That's precisely what I took to the SF auto show, along with an external flash and a monopod. I like that lens a lot, although the barrel distortion renders it unusable for architecture shots.

And yeah, a 75mm lens is too long for a car show (and sweeping generalizations about zooms vs. primes are a waste of time).


----------



## Pete Teoh (Jan 27, 2002)

I brought my trusty old SB-25 flash but didn't use it since ISO800 gave enough speed for handheld shots. I should look at getting a DX flash though since I believe the D100 doesn't do TTL flash with my old SB-25.


----------



## ___lk___ (Dec 21, 2001)

Cliff3 said:


> And yeah, a 75mm lens is too long for a car show (and sweeping generalizations about zooms vs. primes are a waste of time).


trying to school u noobs on why a 50mm *IS NOT* the same as ~75 mm on a dslr is an even bigger waste of time...till now, i just let that one go, and silently shook my head. (along w/ al's asinine "too sharp" comment) 

....and flash photos at car shows look ridiculous. the reflectors light up like a christmas tree, and the exhibit halls dont offer much opportunity for bounce (or did u bring along a brolly? :rofl: ). pete did the right thing shooting at higher iso. sorry if that's too sweeping a generalization.


----------



## bavarian19 (May 11, 2003)

glad to see the ci zhp with clears on it :thumbup:


----------



## Pete Teoh (Jan 27, 2002)

lk, a 50mm is not the same as a 75mm on a DSLR. It still has the natural perspective of a 50mm. However, your field of capture is equivalent to that of a 75mm on a film SLR. That means you will have to step way back from the car in order to capture it in entirety. I'm telling you that this is not at all possible with the way crowds are gathered around the vehicle. Do you simply not understand that? Look at this picture for example.



It was shot at 35mm focal length and at the distance one would have to stand to get past the crowds that is the crop you're going to get. Try that with a 50mm and you will barely get the entire wheel in the frame.

▸ **Rows excerpted from a collection**:
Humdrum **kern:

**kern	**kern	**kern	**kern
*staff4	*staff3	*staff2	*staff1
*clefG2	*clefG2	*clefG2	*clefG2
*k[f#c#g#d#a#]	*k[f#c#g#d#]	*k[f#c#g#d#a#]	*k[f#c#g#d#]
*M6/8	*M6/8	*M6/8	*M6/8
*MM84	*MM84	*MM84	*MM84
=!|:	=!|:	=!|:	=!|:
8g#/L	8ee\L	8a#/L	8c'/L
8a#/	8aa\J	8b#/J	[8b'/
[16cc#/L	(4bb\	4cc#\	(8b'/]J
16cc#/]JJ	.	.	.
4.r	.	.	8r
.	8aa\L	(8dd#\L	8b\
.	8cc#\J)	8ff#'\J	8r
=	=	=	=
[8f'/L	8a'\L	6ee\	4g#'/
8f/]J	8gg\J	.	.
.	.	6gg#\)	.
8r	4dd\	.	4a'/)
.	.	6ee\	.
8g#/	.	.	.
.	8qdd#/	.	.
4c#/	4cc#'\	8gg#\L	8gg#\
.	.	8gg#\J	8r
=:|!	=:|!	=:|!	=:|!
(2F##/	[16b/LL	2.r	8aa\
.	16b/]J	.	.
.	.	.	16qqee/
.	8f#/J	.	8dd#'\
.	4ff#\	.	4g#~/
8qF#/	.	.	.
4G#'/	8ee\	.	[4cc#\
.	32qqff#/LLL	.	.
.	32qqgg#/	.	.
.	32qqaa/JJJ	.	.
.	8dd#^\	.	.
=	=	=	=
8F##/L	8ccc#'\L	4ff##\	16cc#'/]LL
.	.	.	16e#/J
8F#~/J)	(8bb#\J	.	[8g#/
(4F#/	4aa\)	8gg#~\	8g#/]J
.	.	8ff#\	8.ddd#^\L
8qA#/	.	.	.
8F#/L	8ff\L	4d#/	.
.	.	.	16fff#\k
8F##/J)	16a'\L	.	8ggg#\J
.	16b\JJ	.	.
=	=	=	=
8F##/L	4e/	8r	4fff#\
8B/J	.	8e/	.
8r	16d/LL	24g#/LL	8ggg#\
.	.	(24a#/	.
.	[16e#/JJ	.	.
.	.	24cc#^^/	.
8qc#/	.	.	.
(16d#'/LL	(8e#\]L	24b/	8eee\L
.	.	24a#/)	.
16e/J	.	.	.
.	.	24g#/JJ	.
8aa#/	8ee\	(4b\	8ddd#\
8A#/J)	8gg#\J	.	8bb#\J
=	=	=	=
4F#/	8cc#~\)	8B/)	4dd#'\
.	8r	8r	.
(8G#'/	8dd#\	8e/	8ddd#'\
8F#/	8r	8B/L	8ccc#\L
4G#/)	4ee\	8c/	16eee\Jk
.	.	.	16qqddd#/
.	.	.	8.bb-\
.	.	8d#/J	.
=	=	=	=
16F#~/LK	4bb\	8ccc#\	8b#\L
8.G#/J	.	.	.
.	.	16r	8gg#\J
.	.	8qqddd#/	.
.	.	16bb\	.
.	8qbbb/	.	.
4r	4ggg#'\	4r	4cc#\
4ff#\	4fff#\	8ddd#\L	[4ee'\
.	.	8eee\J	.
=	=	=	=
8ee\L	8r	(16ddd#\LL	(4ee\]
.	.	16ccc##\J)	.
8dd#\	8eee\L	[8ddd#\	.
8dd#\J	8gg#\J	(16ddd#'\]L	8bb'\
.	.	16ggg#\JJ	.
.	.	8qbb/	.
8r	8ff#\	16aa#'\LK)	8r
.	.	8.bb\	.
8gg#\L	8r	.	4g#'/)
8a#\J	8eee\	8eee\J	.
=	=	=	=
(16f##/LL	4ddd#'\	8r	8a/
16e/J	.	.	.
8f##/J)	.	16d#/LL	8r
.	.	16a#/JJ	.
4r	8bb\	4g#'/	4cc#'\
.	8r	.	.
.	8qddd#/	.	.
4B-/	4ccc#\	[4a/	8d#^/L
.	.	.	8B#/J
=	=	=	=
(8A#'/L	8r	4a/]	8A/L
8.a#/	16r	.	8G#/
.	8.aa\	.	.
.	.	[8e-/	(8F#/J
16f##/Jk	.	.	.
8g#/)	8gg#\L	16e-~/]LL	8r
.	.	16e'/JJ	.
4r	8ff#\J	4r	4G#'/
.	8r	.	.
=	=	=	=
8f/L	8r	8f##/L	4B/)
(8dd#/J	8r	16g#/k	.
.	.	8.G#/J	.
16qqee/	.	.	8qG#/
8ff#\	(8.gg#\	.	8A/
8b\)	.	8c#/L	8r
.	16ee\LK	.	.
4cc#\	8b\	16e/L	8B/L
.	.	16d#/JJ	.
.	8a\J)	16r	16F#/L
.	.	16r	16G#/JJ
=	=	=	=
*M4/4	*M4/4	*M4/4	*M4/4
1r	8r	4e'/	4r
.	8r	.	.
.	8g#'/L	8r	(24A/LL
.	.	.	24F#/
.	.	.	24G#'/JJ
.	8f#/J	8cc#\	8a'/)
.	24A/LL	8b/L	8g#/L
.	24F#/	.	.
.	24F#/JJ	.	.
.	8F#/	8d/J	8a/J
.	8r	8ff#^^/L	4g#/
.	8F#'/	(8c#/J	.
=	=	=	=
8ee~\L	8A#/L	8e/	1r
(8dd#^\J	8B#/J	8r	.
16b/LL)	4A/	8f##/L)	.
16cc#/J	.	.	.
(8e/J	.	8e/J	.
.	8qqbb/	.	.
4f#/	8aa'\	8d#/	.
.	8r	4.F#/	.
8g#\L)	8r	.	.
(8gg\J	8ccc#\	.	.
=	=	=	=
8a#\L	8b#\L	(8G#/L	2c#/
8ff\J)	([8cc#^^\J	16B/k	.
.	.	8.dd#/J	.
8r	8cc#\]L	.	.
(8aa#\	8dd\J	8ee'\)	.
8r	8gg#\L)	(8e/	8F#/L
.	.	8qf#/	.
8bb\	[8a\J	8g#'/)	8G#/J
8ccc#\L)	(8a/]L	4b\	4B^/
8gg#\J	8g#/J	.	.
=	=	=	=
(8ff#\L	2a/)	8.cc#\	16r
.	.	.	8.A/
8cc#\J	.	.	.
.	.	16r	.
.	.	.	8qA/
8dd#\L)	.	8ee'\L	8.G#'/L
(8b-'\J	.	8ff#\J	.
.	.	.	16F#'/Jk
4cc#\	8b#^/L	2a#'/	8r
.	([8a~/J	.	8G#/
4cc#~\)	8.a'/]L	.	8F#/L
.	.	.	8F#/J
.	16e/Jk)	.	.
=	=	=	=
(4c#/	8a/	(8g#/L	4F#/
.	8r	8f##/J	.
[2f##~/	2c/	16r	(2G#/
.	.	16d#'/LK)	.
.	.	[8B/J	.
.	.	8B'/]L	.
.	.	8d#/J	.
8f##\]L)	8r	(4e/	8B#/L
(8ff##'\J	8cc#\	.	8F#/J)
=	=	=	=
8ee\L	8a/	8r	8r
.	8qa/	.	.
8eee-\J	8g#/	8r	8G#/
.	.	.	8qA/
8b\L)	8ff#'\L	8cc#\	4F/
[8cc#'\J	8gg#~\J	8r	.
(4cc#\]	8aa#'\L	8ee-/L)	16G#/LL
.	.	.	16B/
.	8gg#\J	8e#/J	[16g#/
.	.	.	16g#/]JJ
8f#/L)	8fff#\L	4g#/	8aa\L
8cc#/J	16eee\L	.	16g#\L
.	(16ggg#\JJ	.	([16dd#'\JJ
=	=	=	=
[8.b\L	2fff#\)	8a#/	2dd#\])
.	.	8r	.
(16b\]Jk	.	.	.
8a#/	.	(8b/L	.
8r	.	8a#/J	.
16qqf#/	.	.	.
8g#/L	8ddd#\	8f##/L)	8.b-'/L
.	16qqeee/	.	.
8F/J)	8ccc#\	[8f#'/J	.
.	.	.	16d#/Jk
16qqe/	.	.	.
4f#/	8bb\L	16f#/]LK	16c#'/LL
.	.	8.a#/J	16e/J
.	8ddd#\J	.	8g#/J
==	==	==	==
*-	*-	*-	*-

▸ **What is asked**:
**A.** In the car show photography thread, why did Pete Teoh not use his SB-25 flash?
**B.** Please retype the car show photography thread from "trying to school" to "(May 11, 2003)".
These rows were drawn from a separate source.

▸ **Solutions by task**:
**A.** ISO800 gave enough speed for handheld shots.

**B.**
trying to school u noobs on why a 50mm *IS NOT* the same as ~75 mm on a dslr is an even bigger waste of time...till now, i just let that one go, and silently shook my head. (along w/ al's asinine "too sharp" comment) 

....and flash photos at car shows look ridiculous. the reflectors light up like a christmas tree, and the exhibit halls dont offer much opportunity for bounce (or did u bring along a brolly? :rofl: ). pete did the right thing shooting at higher iso. sorry if that's too sweeping a generalization.


----------



## bavarian19 (May 11, 2003)